As Boris has mentioned, taking advantage of GemStone persistence is as
simple as storing things in class variables. Anything that is kept alive
in your Squeak image will be kept alive (and persisted) in GemStone. In
a Seaside application, the framework does the commits, so there is
literally no need to change you application when you move it to
GemStone. A good set of unit tests is recommended, but then thats a good
idea no matter what your deployment plans are.

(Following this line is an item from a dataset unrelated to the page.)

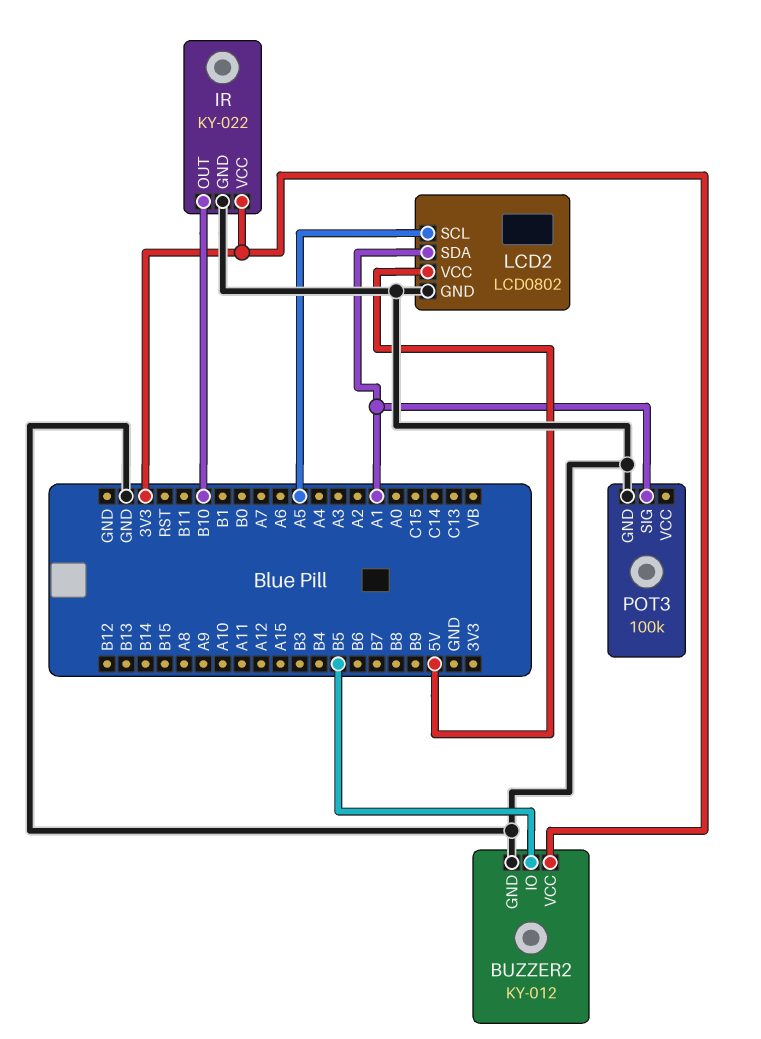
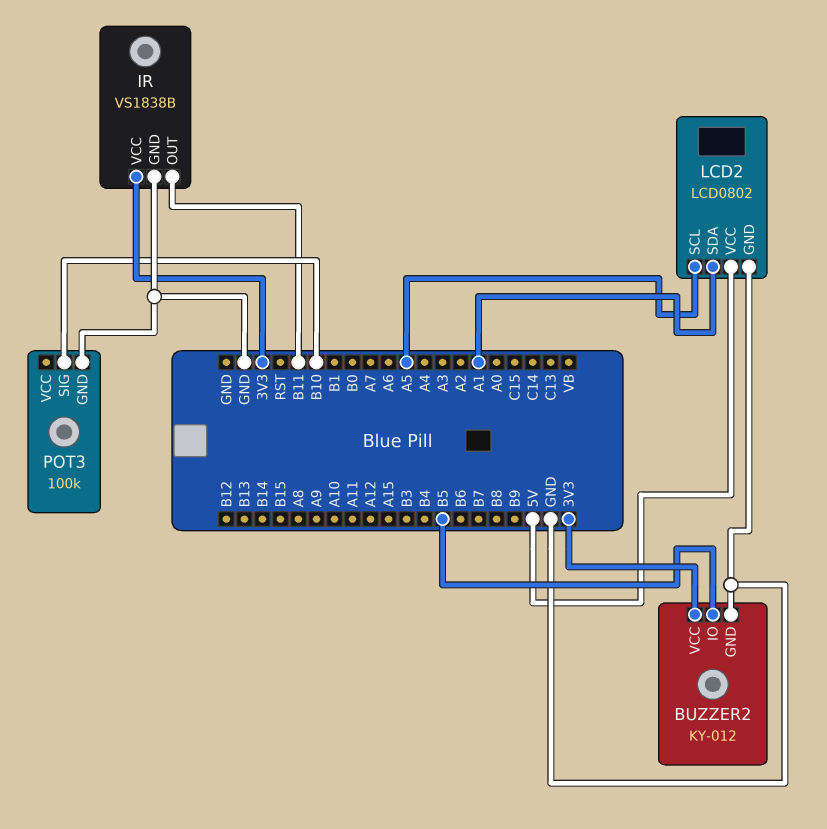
IR: KY-022 -> VS1838B
IR pin OUT: B10 -> B11
POT3 pin SIG: A1 -> B10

You _do_ have to be more aware of concurrency issues in a GemStone
application than you do in an image-based application. Intra-session
data structure access is protected by object locking in the framework,
but for data structures that may be updated by multiple sessions (places
where you would be using Semaphores to protect data access in a Squeak
Seaside application) you will likely need to use some GemStone-specific
reduced conflict classes. I have plans to write a blog post to cover
the options in more detail - after today's discussion, I will probably
write it sooner rather than later.
In general, you will be doing very little GemStone/persistence-specific
code in a Seaside application that is targeted to be deployed in GemStone.
In the end, I think it is very possible (and even desirable) to develop
your Seaside app in Squeak with plans to deploy in GemStone. I would
think that you can get away with doing quite a bit of development,
before really needing to get access to GemStone and 64 bit hardware.